Over at the
League of Ordinary Gentlemen, Jamelle has an idea to "address long term challenges" through "meaningful legislation": fundamentally change the structure of Congress so that it's "more responsive." To wit:
Accountability is nice, but absent further institutional reform, it still leaves you with that basic problem (albeit slightly reduced). Better would be to reduce or eliminate some of those barriers, as to make better legislation possible in the first place. A system where committees are weaker, majorities are stronger and obstructionism harder is a system that incentivizes better legislation, as each member knows that their bill can make it to the floor in more or less its original state. It’s a system where there are fewer opportunities for capture by special or parochial interests, and it’s a system that actually empowers presidents to pursue their agendas.
(Emphasis mine.)
Jamelle starts off his post saying that the conventional wisdom among Lefty bloggers is that Congress is "broken" and thus needs fixing so that the president can get his important agenda through past all those darned obstructionists.
First of all, it isn't the job of Congress to enable the president to do anything. In fact, bold, lame, or otherwise bland legislative agendas are, indeed, the sole prerogative of the, er,
legislature. The very first legally binding part of the Constitution reads:
Article 1 Section 1. All legislative powers herein granted shall be vested in a Congress of the United States, which shall consist of a Senate and House of Representatives.
Not most. Not some. Not 'all but those the president or the party of greater assumed moral right feel necessary.' All. This isn't some obscure, buried clause of ambiguous meaning where intelligent people can differ. This is the first word of the first line of law that establishes our current form of government.
And it isn't that I'm naive as to 'how government really works.' Nor would I even imply that extra-constitutional power grabs are the exclusive domain of one party. Indeed, I oppose the expansion of executive power because of the fact that presidents of any party seek to enlarge their power--and whatever power you give to one president, you give to his opponents who will, eventually, succeed him.

-- Exercises --
1) For each statement, answer yes or no on whether the post on Congress agrees with it, quoting the words of the post that decide it. (a) The author says extra-constitutional power grabs are the exclusive domain of one party. (b) The quoted passage says the proposed system would offer fewer opportunities for capture by special interests. (c) The author holds that enabling the president is the job of Congress.
2) Answer these questions from the post on Congress:
(a) On what site did Jamelle make his proposal?
(b) According to Article 1 Section 1, what two bodies make up Congress?
(c) Who, according to the author, also receives whatever power is given to one president?
3) Output the passage of the post on Congress between "Jamelle starts off" and "those darned obstructionists.", inclusive.
The lines that come next have no connection to the post on Congress.

[Stored data entries]

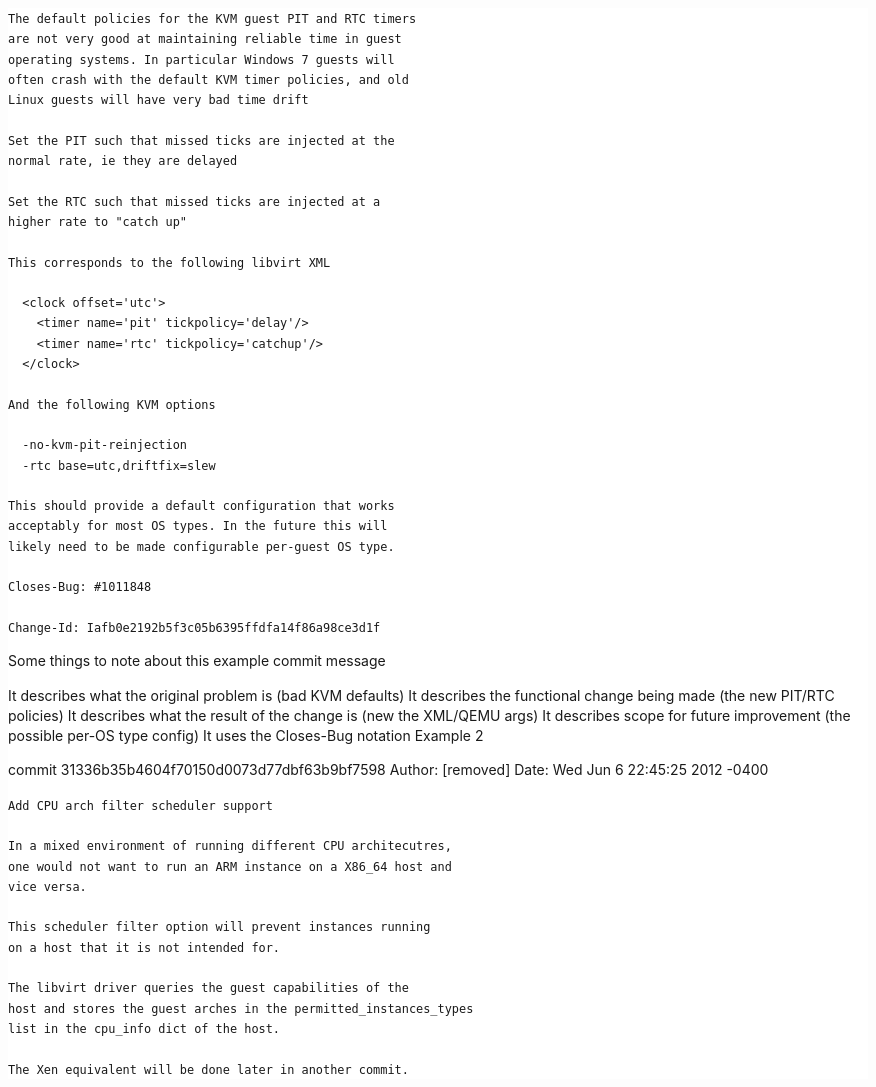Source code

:     The default policies for the KVM guest PIT and RTC timers
    are not very good at maintaining reliable time in guest
    operating systems. In particular Windows 7 guests will
    often crash with the default KVM timer policies, and old
    Linux guests will have very bad time drift

    Set the PIT such that missed ticks are injected at the
    normal rate, ie they are delayed

    Set the RTC such that missed ticks are injected at a
    higher rate to "catch up"

    This corresponds to the following libvirt XML

      <clock offset='utc'>
        <timer name='pit' tickpolicy='delay'/>
        <timer name='rtc' tickpolicy='catchup'/>
      </clock>

    And the following KVM options

      -no-kvm-pit-reinjection
      -rtc base=utc,driftfix=slew

    This should provide a default configuration that works
    acceptably for most OS types. In the future this will
    likely need to be made configurable per-guest OS type.

    Closes-Bug: #1011848

    Change-Id: Iafb0e2192b5f3c05b6395ffdfa14f86a98ce3d1f
Some things to note about this example commit message

It describes what the original problem is (bad KVM defaults)
It describes the functional change being made (the new PIT/RTC policies)
It describes what the result of the change is (new the XML/QEMU args)
It describes scope for future improvement (the possible per-OS type config)
It uses the Closes-Bug notation
Example 2

  commit 31336b35b4604f70150d0073d77dbf63b9bf7598
  Author: [removed]
  Date:   Wed Jun 6 22:45:25 2012 -0400

    Add CPU arch filter scheduler support

    In a mixed environment of running different CPU architecutres,
    one would not want to run an ARM instance on a X86_64 host and
    vice versa.

    This scheduler filter option will prevent instances running
    on a host that it is not intended for.

    The libvirt driver queries the guest capabilities of the
    host and stores the guest arches in the permitted_instances_types
    list in the cpu_info dict of the host.

    The Xen equivalent will be done later in another commit.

-- Written answers --
1)
(a) No: "Nor would I even imply that extra-constitutional power grabs are the exclusive domain of one party."
(b) Yes: "there are fewer opportunities for capture by special or parochial interests"
(c) No: "it isn't the job of Congress to enable the president to do anything"

2)
(a) The League of Ordinary Gentlemen.
(b) A Senate and a House of Representatives.
(c) His opponents, who will eventually succeed him.

3)
Jamelle starts off his post saying that the conventional wisdom among Lefty bloggers is that Congress is "broken" and thus needs fixing so that the president can get his important agenda through past all those darned obstructionists.